• Given exercise 1:
Answer these questions using the passage on Benjamin Foulois below:
(a) In what year did Foulois take flying lessons from the Wright brothers?
(b) Which bomber did Foulois introduce?
(c) In what year did Foulois retire?

• Passage given:
** Begin **

Today, we discuss one of the great pioneers of military aviation.

Benjamin Delahauf Foulois was born in Connecticut on December 9, 1879. He was educated in public schools and then apprenticed to his father, a plumber. When the Spanish-American War began in 1898, he ran away and used a fake ID to join the military as an engineer. He later joined the regular army, where he saw combat as an infantry lieutenant.

Benjamin Delahauf Foulois (1879-1967)Foulois became avidly interested in aviation, and he piloted the U.S. Army's first dirigible. He then learned how to fly airplanes, teaching himself and taking lessons from the Wright brothers in 1909. He was actually the third pilot in the U.S. Army, but when the two soldiers who learned to fly before him were transferred in 1910, Foulois spent fourteen months as the only pilot in the U.S. military. He soon became the first U.S. military pilot to fly more than 100 miles nonstop, and the first to test the use of radio while in flight.

In 1916, Foulois commanded a team of U.S. airmen who flew missions over Mexico in the search for Pancho Villa. When the U.S. got involved in World War I, Foulois helped to plan the build-up of American air power, then was sent to Europe to oversee the air arm of the American Expeditionary Force.

He held a number of positions after the war, eventually becoming the first pilot to serve as chief of the U.S. Army Air Corps. Always a believer in air power, he reorganized the Army's aviation branch, emphasizing the ability to conduct strikes with bombers -- most notably the B-17, which Foulois introduced.

Major General Foulois fought long and hard for the creation of an independent air force and, although he retired in 1935, he lived to see the establishment of the U.S. Air Force in 1947. He then lived another two decades, during which time he enjoyed being one of the last original aviation pioneers -- often giving talks about the history of military aviation, and serving for many years as president of the Air Force Historical Foundation. He died in 1967, at the age of 87.

** End **

• Data entries:
** Begin **

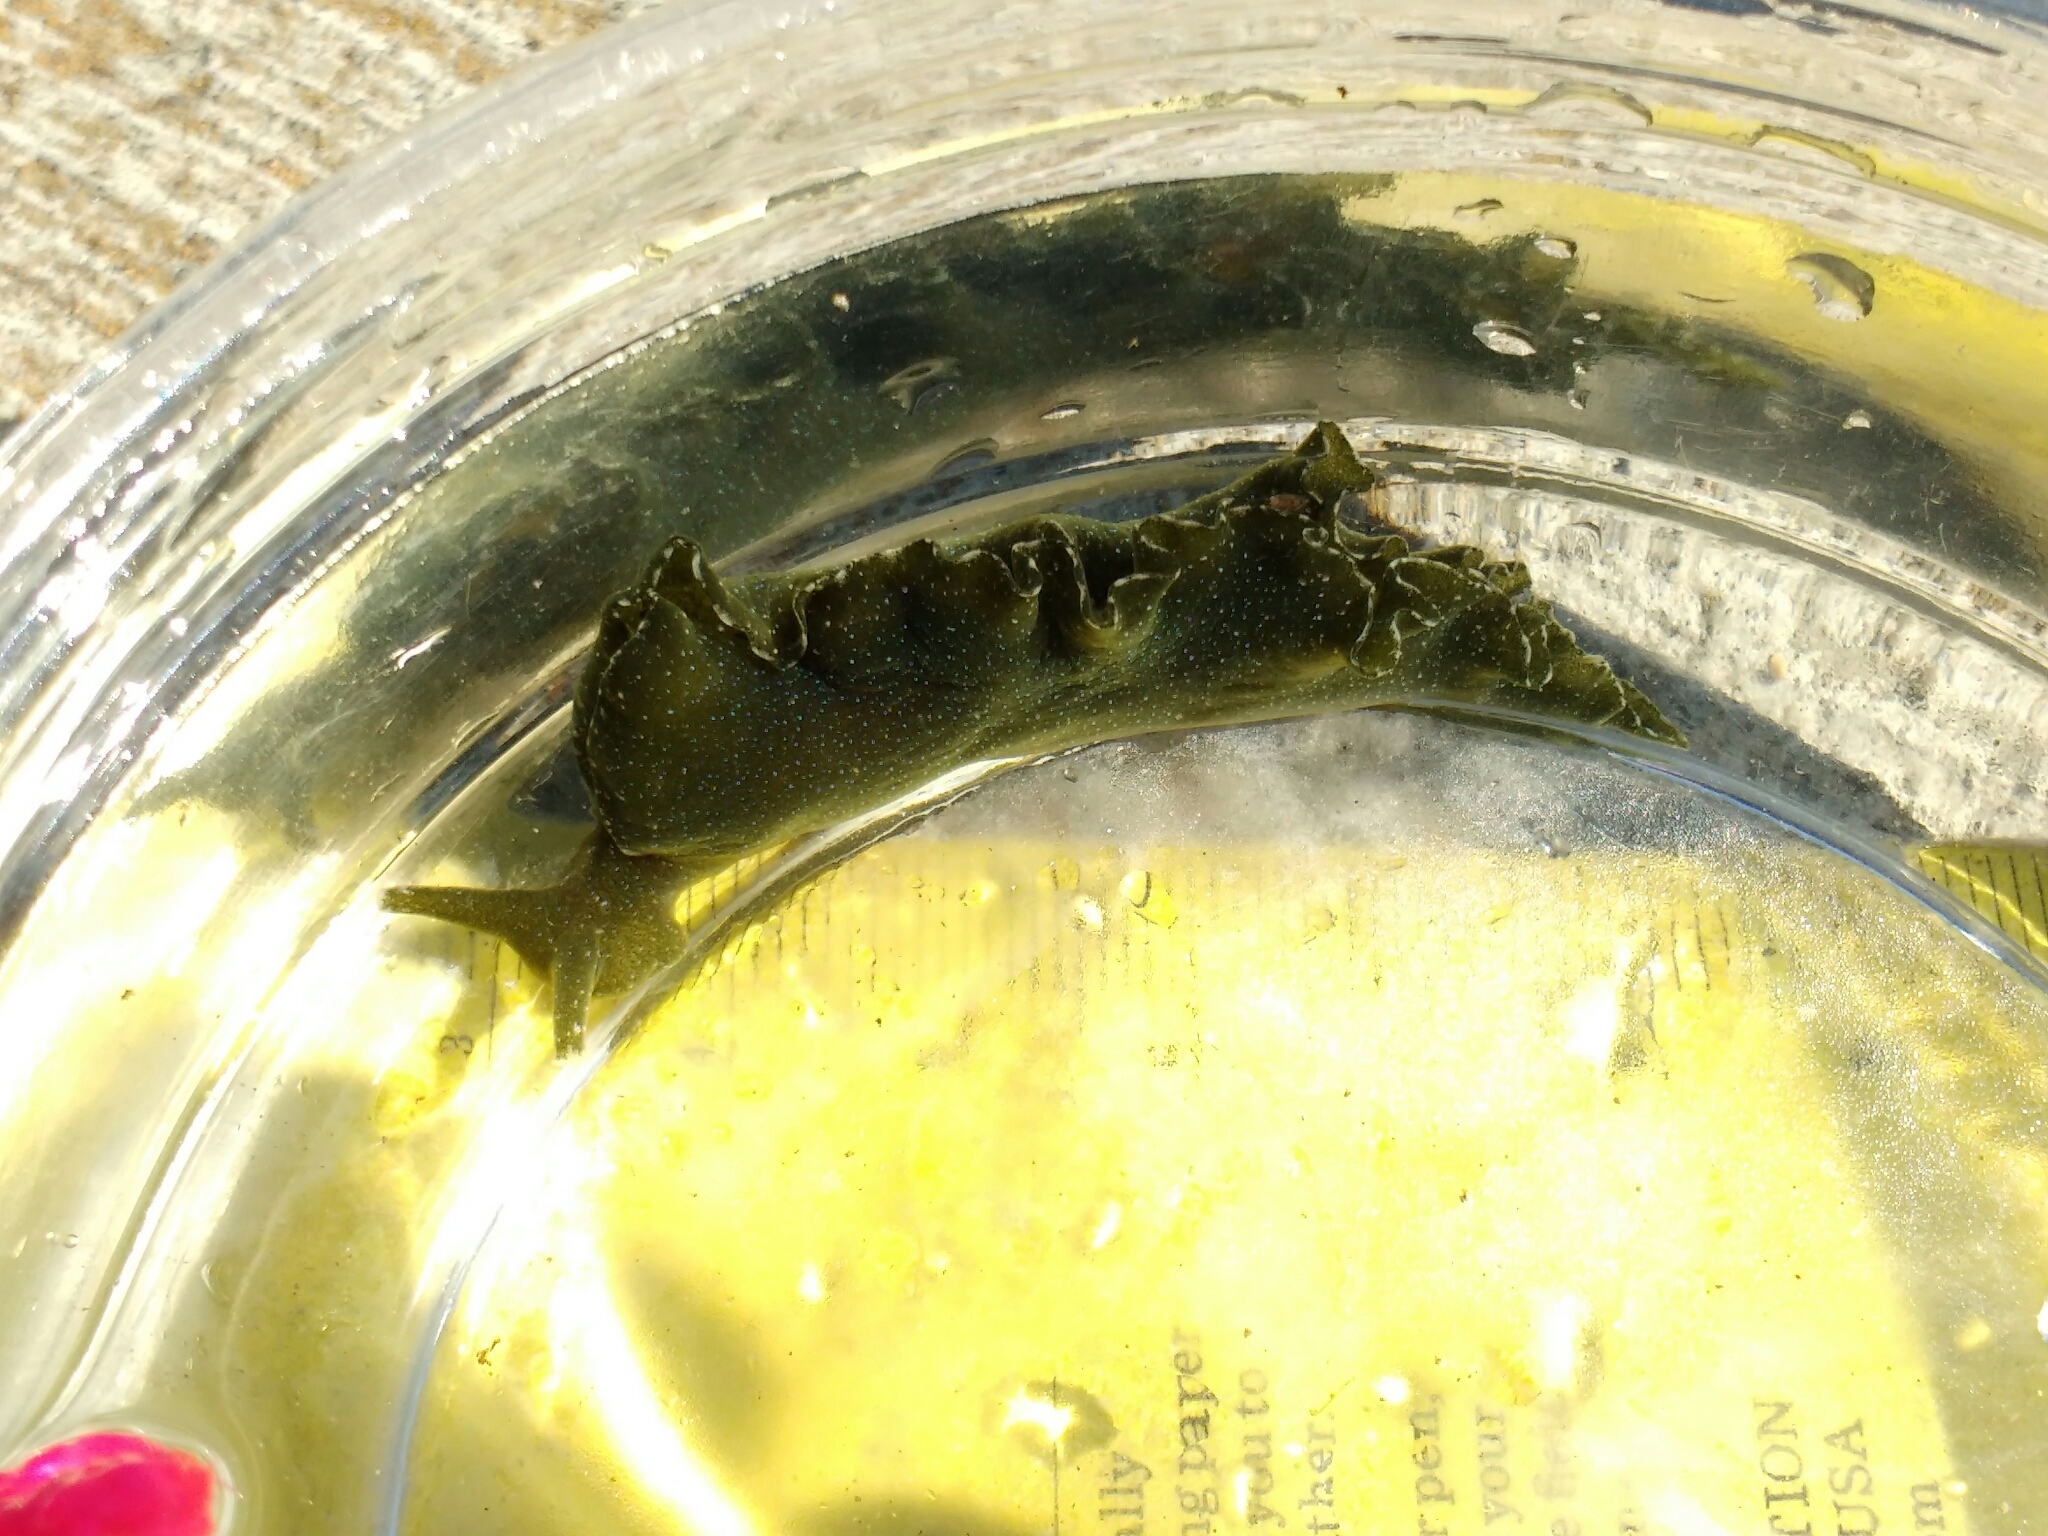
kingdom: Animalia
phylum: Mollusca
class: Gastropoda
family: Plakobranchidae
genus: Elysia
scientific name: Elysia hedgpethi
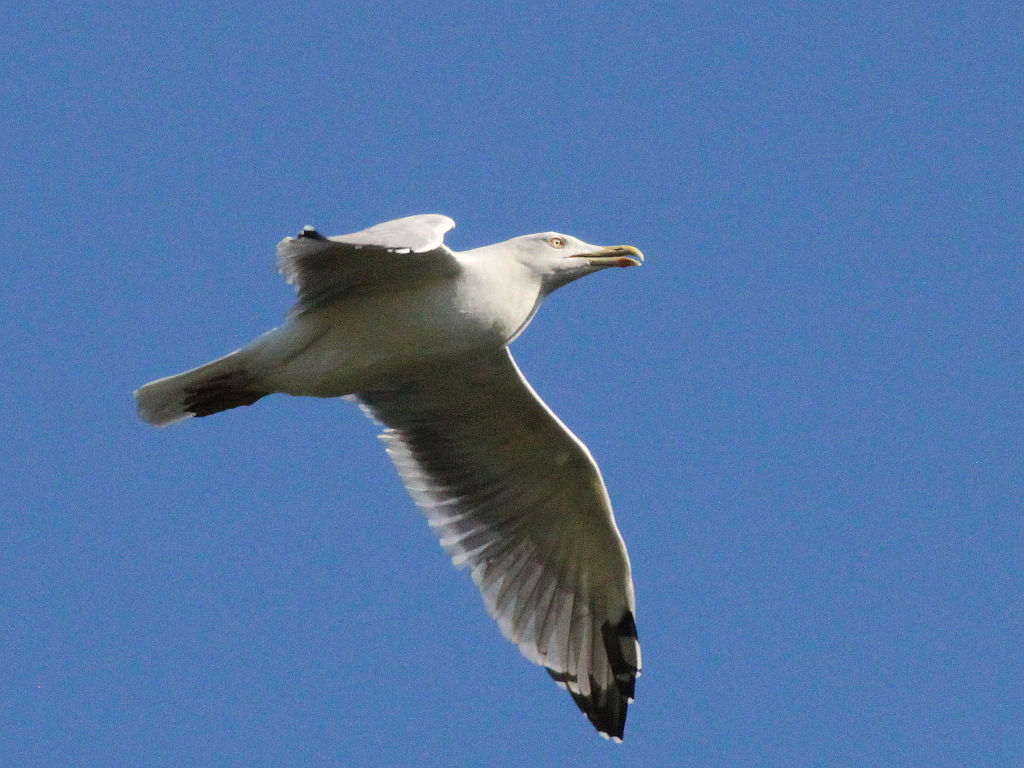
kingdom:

** End **
** Begin **

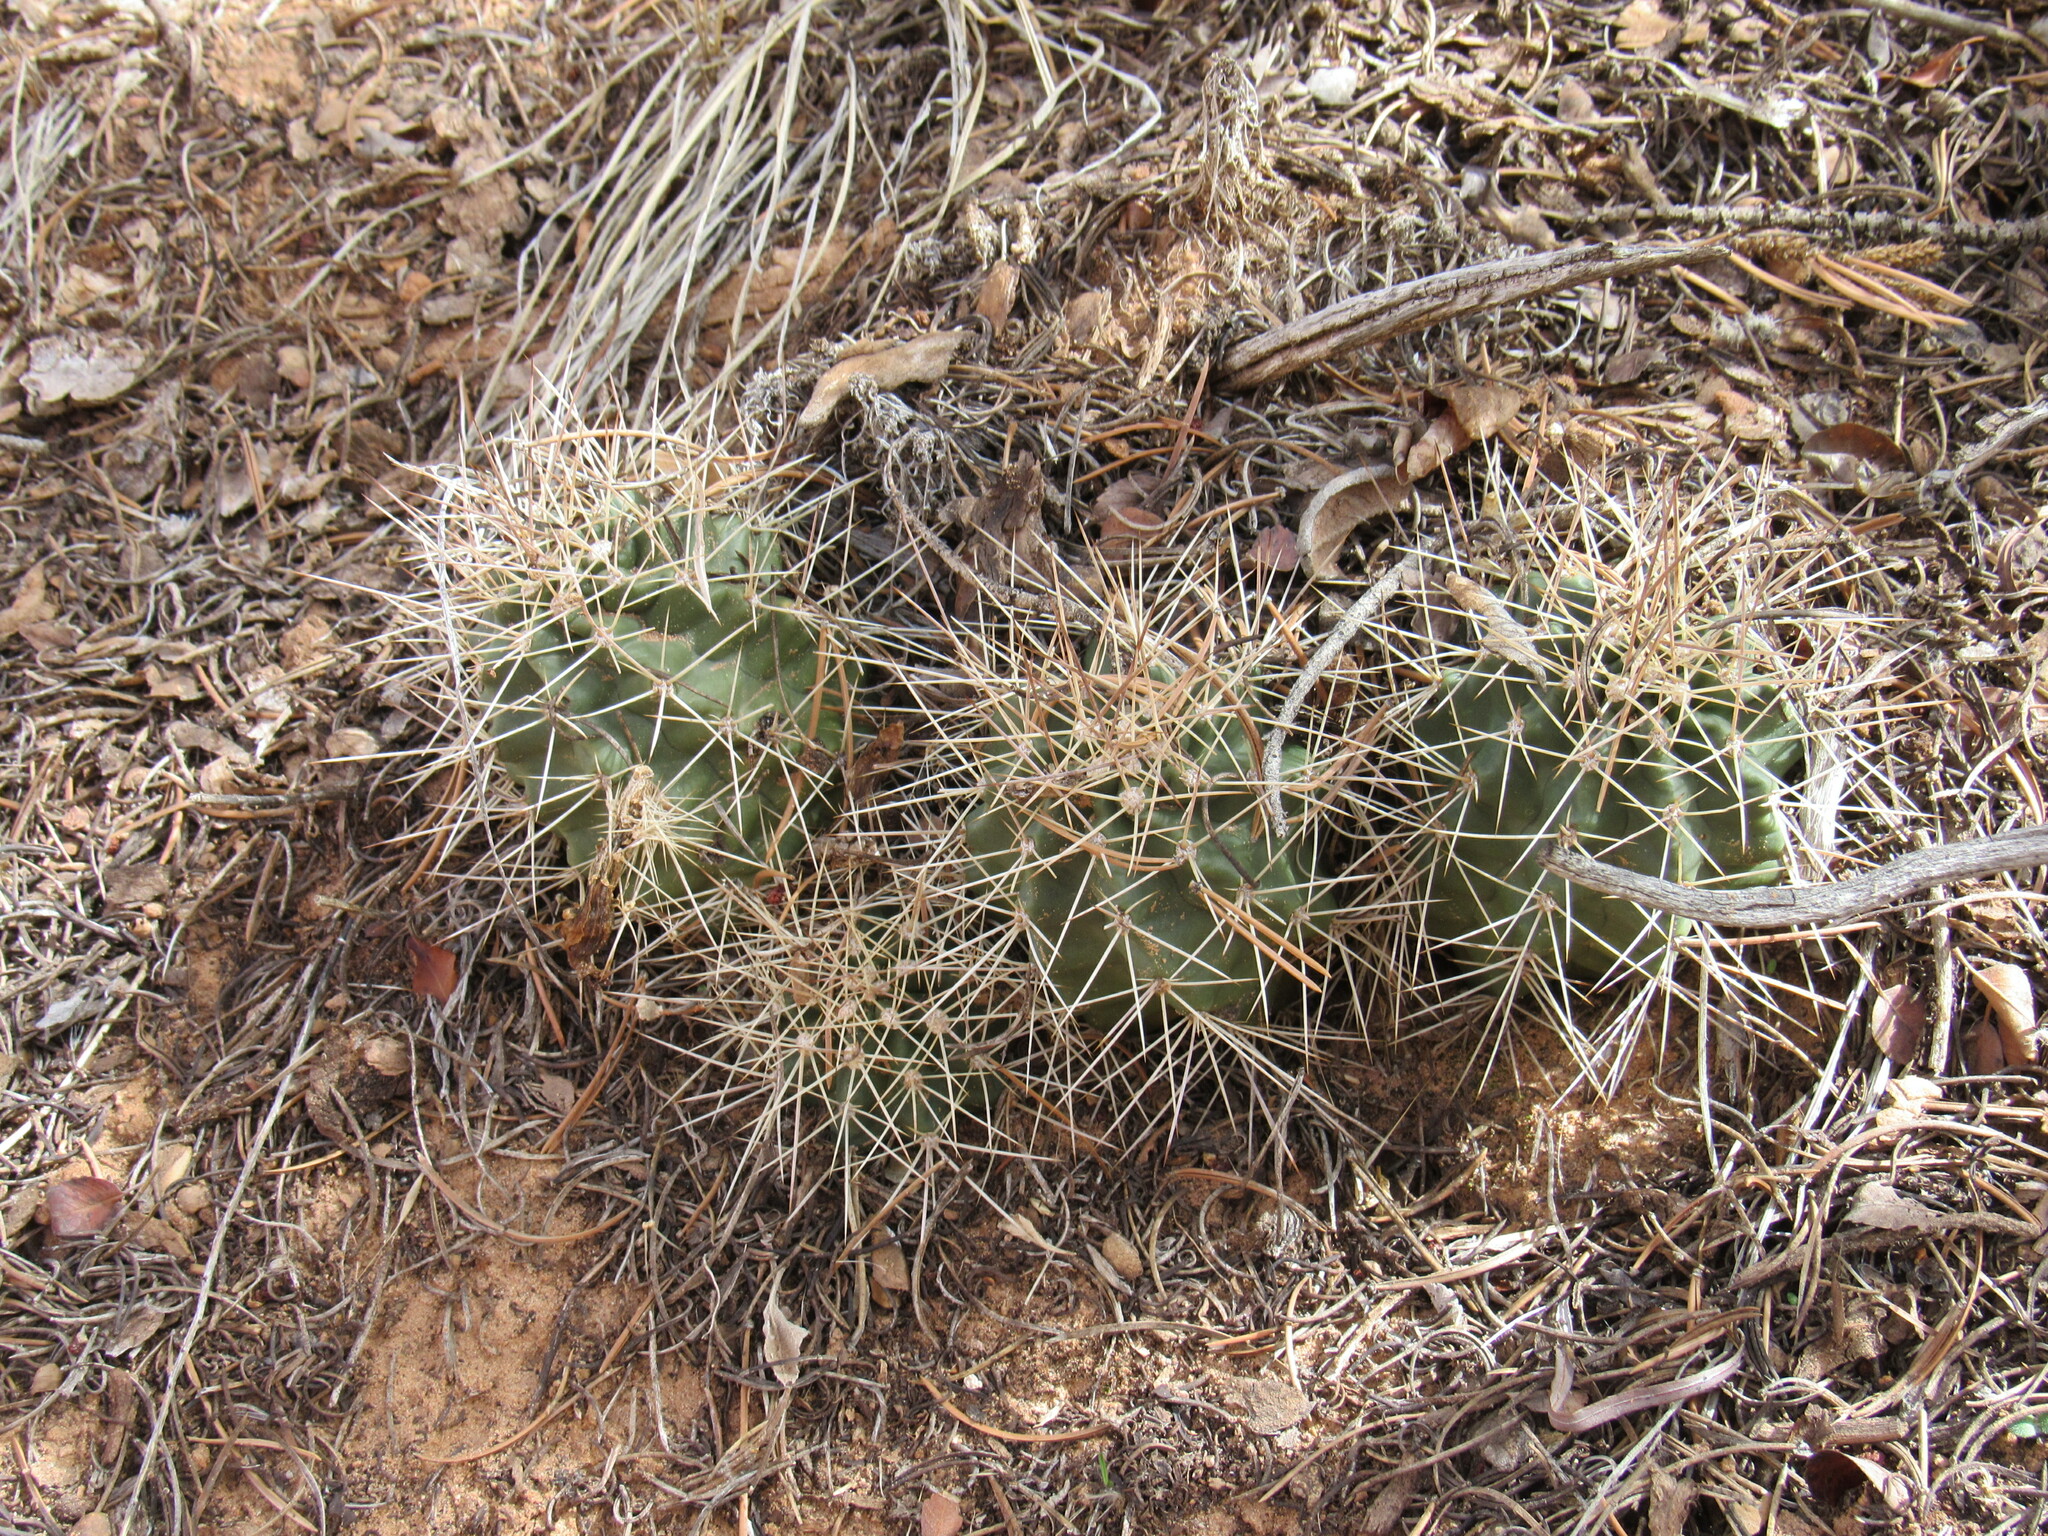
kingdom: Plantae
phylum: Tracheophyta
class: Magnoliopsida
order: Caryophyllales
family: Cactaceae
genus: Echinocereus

** End **

• Given exercise 2: Reproduce verbatim the rows above between the line holding "kingdom: Animalia" and the line holding "scientific name: Elysia hedgpethi", inclusive.

• Written solution 1:
(a) 1909
(b) The B-17
(c) 1935

• Written solution 2:
kingdom: Animalia
phylum: Mollusca
class: Gastropoda
family: Plakobranchidae
genus: Elysia
scientific name: Elysia hedgpethi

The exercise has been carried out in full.